Adding and Subtracting Decimal Numbers, Part 1
Adding and subtracting decimal numbers is introduced in Grade 4, Saxon Math Intermediate 4 Chapter 5. The fundamental rule is to line up the decimal points vertically before computing. Students add placeholder zeros where needed—for example, 1.2 becomes 1.20 when paired with a number like 3.45. After aligning, addition or subtraction proceeds column by column from right to left, and the decimal point drops straight down into the answer. Real-world money problems reinforce the skill, such as finding change after paying with a 10 dollar bill for items totaling 8.25 dollars.
Key Concepts
New Concept We add or subtract decimal numbers by lining up the decimal points and then add or subtract.
Why it matters This course is your training ground for algebra, where you'll learn to solve complex puzzles using the language of math. Starting with decimals teaches you the precision needed to handle any number, a core skill for unlocking powerful new problem solving methods later on.
What’s next Next, you’ll apply this rule to solve problems involving money and measurements, ensuring your calculations are precise every time.
Common Questions
What is the most important rule when adding or subtracting decimal numbers?

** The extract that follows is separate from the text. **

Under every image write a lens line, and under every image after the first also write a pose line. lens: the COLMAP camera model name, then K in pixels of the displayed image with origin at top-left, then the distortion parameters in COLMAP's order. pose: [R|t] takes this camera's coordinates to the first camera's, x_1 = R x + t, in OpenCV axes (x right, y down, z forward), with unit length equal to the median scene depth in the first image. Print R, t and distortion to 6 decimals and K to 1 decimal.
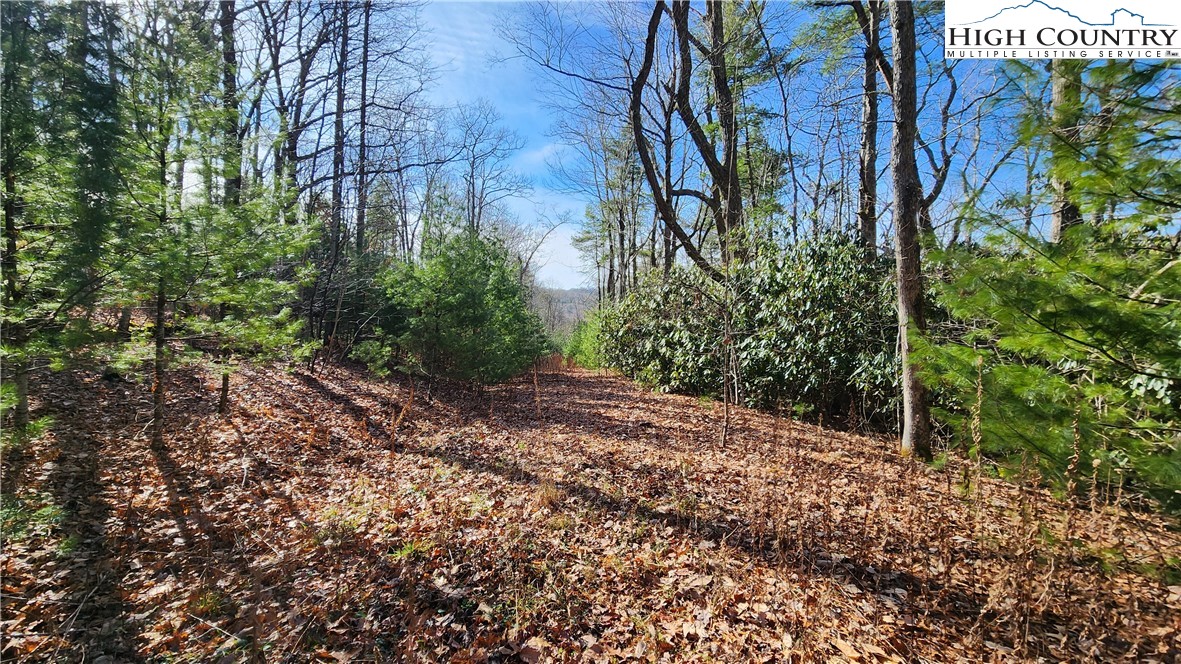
lens RADIAL K [[431.4, 0, 590.5], [0, 431.4, 332.0], [0, 0, 1]] dist [-0.000556, -0.000019]
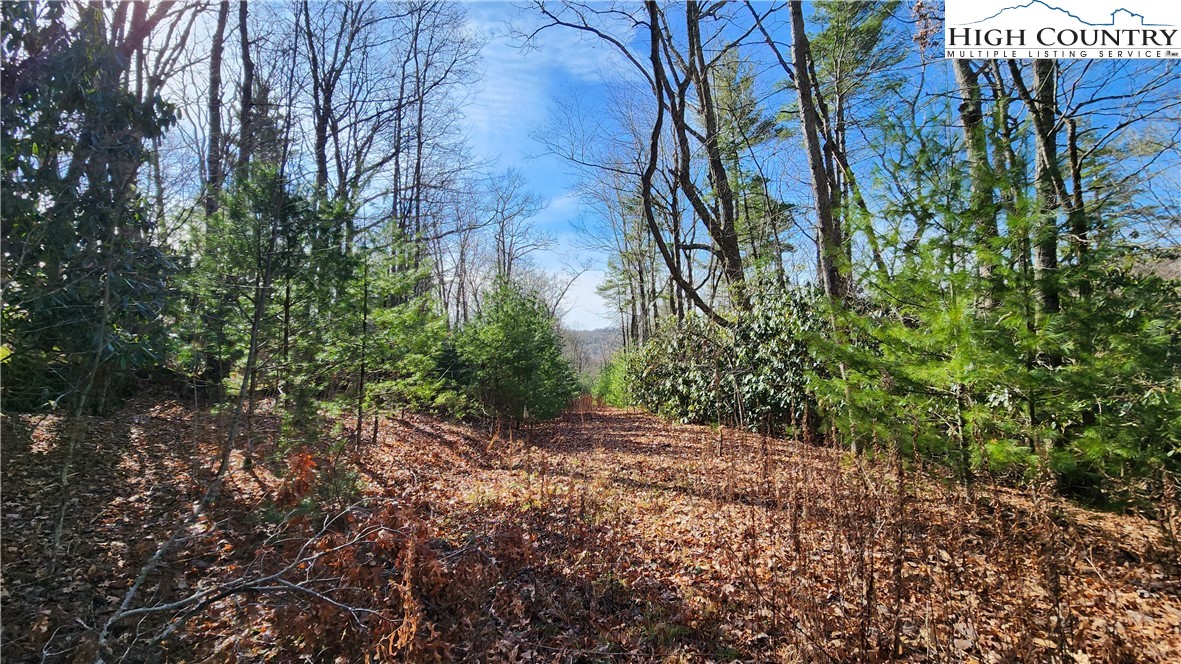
lens RADIAL K [[431.4, 0, 590.5], [0, 431.4, 332.0], [0, 0, 1]] dist [-0.000556, -0.000019]
pose [[0.997155, -0.050929, -0.055578, -0.006257], [0.045578, 0.994564, -0.093626, -0.010421], [0.060044, 0.090827, 0.994055, -0.211532]]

Always line up the decimal points vertically before computing. This ensures digits of the same place value are added together.
How do I add 1.2 and 3.45?
Write 1.2 as 1.20 to match the two decimal places of 3.45. Then align decimal points and add: 1.20 plus 3.45 equals 4.65.
How do I subtract a decimal from a whole number like 10 minus 8.25?
Write 10 as 10.00 to add the decimal point and placeholder zeros. Then align and subtract: 10.00 minus 8.25 equals 1.75.
What are placeholder zeros and why are they used?
Placeholder zeros are added to the end of a decimal to match the number of decimal places in another number. They do not change the value but allow proper alignment for computation.
Why does the decimal point drop straight down into the answer?
Because the decimal point separates the whole number from the fractional part. Its position must be preserved consistently in the result.